CartoDB / cartodb-postgresql

PostgreSQL extension for CartoDB
BSD 3-Clause "New" or "Revised" License
111 stars 53 forks source link

Cartodbfy of exported and re-imported tables shall use existing columns #192

Open rafatower opened 8 years ago

rafatower commented 8 years ago

A typical use-case is exporting to CSV and then re-importing. It's been noted that for instance the_geom column (exported as WKB in the CSV) is not always taken as the good source for the new the_geom column when re-importing the csv file.

How to reproduce:

Expected: the new dataset looks like the original one

Actual: there's a backed up the_geom_ (or sth similar) and a new the_geom is created from lat/lng columns.

cc/ @saleiva

iriberri commented 8 years ago

Dup: https://github.com/CartoDB/cartodb/issues/6163

iriberri commented 8 years ago

Putting here the behaviour I saw yesterday:

When reimporting a exported table such as the one defined in the issue, aka:

the_geom cartodb_id lat long
WKB (point 1,1) 1 4 5

when passing through ogr2ogr which is converting lat and long to Multipoint because of the -nlt PROMOTE_TO_MULTI parameter, the table in the cdb_importer schema is:

                                           Table "cdb_importer.importer_02d80ca6"
    Column    |           Type            |                                                Modifiers                                                 
--------------+---------------------------+----------------------------------------------------------------------------------------------------------
 ogc_fid      | integer                   | not null default nextval('cdb_importer.importer_02d04f2cd0ca6_ogc_fid_seq'::regclass)
 cartodb_id   | integer                   | 
 the_geom     | character varying         | 
 long         | double precision          | 
 lat          | double precision          | 
 wkb_geometry | geometry(MultiPoint,4326) | 

with contents:


 ogc_fid | cartodb_id |                      the_geom                      | long | lat |                             wkb_geometry                             
---------+------------+----------------------------------------------------+------+-----+----------------------------------------------------------------------
       1 |          1 | 0101000020E6100000000000000000F03F000000000000F03F |    5 |   4 | 0104000020E6100000010000000101000000FFFFFFFFFFFF13400000000000001040
(1 row)

which after the CartoDBfication gets converted into:

   Table "public.untitled_table_22"
        Column        |          Type           |                               Modifiers                                
----------------------+-------------------------+------------------------------------------------------------------------
 cartodb_id           | integer                 | not null default nextval('untitled_table_22_cartodb_id_seq'::regclass)
 the_geom             | geometry(Geometry,4326) | 
 the_geom_webmercator | geometry(Geometry,3857) | 
 long                 | double precision        | 
 lat                  | double precision        | 

whose contents are:


 cartodb_id |                               the_geom                               |                         the_geom_webmercator                         | long | lat 
------------+----------------------------------------------------------------------+----------------------------------------------------------------------+------+-----
          1 | 0104000020E6100000010000000101000000FFFFFFFFFFFF13400000000000001040 | 0104000020110F000001000000010100000099476EE86AFC204160AB497020331B41 |    5 |   4
(1 row)

Which means that in the cartodbfication, the old varchar the_geom column is being discarded in favour of using the wkb_geometry that ogr2ogr generated (which happens to be a MultiPoint because of the command options).

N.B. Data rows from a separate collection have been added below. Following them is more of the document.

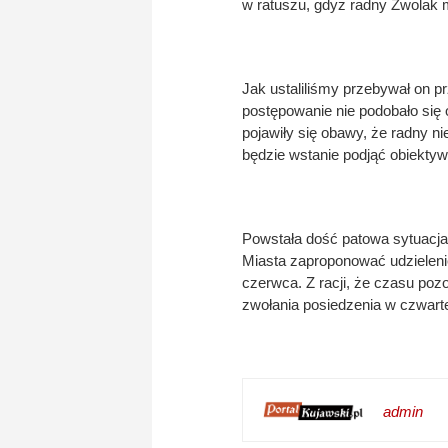
w ratuszu, gdyż radny Zwolak m
Jak ustaliliśmy przebywał on pr
postępowanie nie podobało się 
pojawiły się obawy, że radny n
będzie wstanie podjąć obiektywne
Powstała dość patowa sytuacja
Miasta zaproponować udzielenie
czerwca. Z racji, że czasu poz
zwołania posiedzenia w czwarte
admin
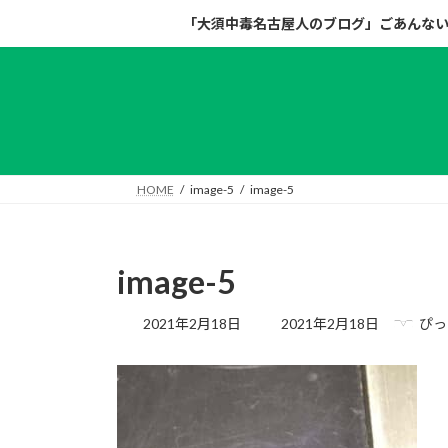
コ
ナ
「大須中毒名古屋人のブログ」ごあんな
ン
ビ
テ
ゲ
ン
ー
ツ
シ
へ
ョ
ス
ン
キ
に
HOME
image-5
image-5
ッ
移
プ
動
image-5
最
2021年2月18日
2021年2月18日
ぴっ
終
更
新
日
時
:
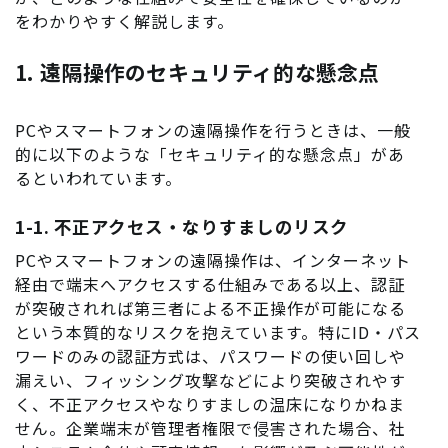
をわかりやすく解説します。
1. 遠隔操作のセキュリティ的な懸念点
PCやスマートフォンの遠隔操作を行うときは、一般
的に以下のような「セキュリティ的な懸念点」があ
るといわれています。
1-1. 不正アクセス・なりすましのリスク
PCやスマートフォンの遠隔操作は、インターネット
経由で端末へアクセスする仕組みである以上、認証
が突破されれば第三者による不正操作が可能になる
という本質的なリスクを抱えています。特にID・パス
ワードのみの認証方式は、パスワードの使い回しや
漏えい、フィッシング攻撃などにより突破されやす
く、不正アクセスやなりすましの温床になりかねま
せん。企業端末が管理者権限で侵害された場合、社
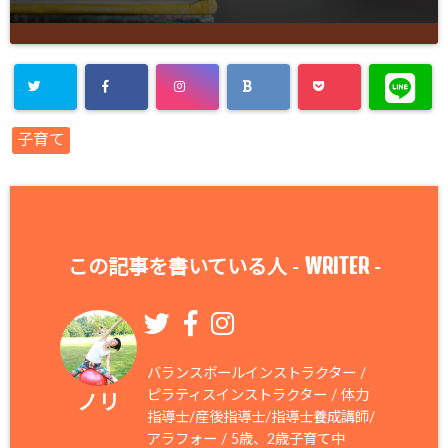
子育て
WRITER
この記事を書いている人 -
-
バランスボールインストラクター /
ピラティスインストラクター / 体力
ノリ
指導士/産後指導士/指導士養成講師/
アラフォー / 5歳、2歳子育て中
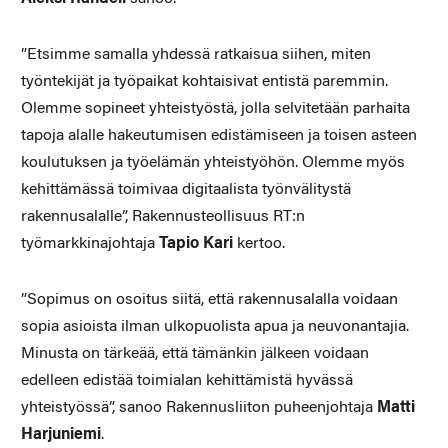
”Etsimme samalla yhdessä ratkaisua siihen, miten
työntekijät ja työpaikat kohtaisivat entistä paremmin.
Olemme sopineet yhteistyöstä, jolla selvitetään parhaita
tapoja alalle hakeutumisen edistämiseen ja toisen asteen
koulutuksen ja työelämän yhteistyöhön. Olemme myös
kehittämässä toimivaa digitaalista työnvälitystä
rakennusalalle”, Rakennusteollisuus RT:n
työmarkkinajohtaja
Tapio Kari
kertoo.
”Sopimus on osoitus siitä, että rakennusalalla voidaan
sopia asioista ilman ulkopuolista apua ja neuvonantajia.
Minusta on tärkeää, että tämänkin jälkeen voidaan
edelleen edistää toimialan kehittämistä hyvässä
yhteistyössä”, sanoo Rakennusliiton puheenjohtaja
Matti
Harjuniemi
.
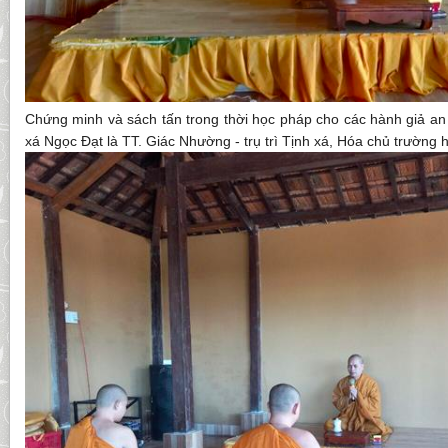
Chứng minh và sách tấn trong thời học pháp cho các hành giả an 
xá Ngọc Đạt là TT. Giác Nhường - trụ trì Tịnh xá, Hóa chủ trường 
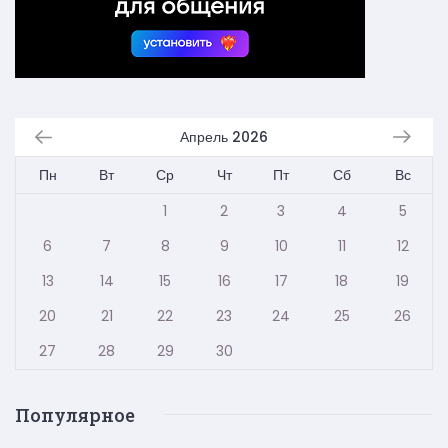
Апрель 2026
Пн
Вт
Ср
Чт
Пт
Сб
Вс
1
2
3
4
5
6
7
8
9
10
11
12
13
14
15
16
17
18
19
20
21
22
23
24
25
26
27
28
29
30
Популярное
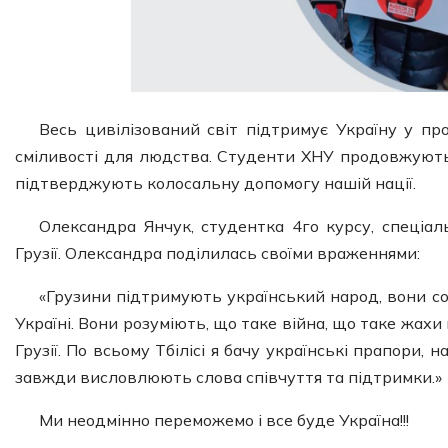
Весь цивілізований світ підтримує Україну у про
сміливості для людства. Студенти ХНУ продовжують
підтверджують колосальну допомогу нашій нації.
Олександра Янчук, студентка 4го курсу, спеціал
Грузії. Олександра поділилась своїми враженнями:
«Грузини підтримують український народ, вони сол
Україні. Вони розуміють, що таке війна, що таке жахи в
Грузії. По всьому Тбілісі я бачу українські прапори, 
завжди висловлюють слова співчуття та підтримки.»
Ми неодмінно переможемо і все буде Україна!!!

iriberri commented 8 years ago

After some study last week, here are the final conclusions.

The CartoDBfication will always give precedence to a geometry(Geometry, 4326) column than to any other geometry in the table.

This scenario for lat/long columns would only happen when guessing is enabled, and in this situation it could make sense and we would not consider it a bug. See https://github.com/CartoDB/cartodb/issues/6163#issuecomment-193178693.

There's still an issue that does not affect any regular CartoDB workflow: generating a table manually (SQL) with a the_geom column and another column with type geometry(Geometry, 4326) would use the other column instead of the_geom. But we can just say that this is unsupported, or that creating the the_geom column automatically must use geometry(Geometry, 4326).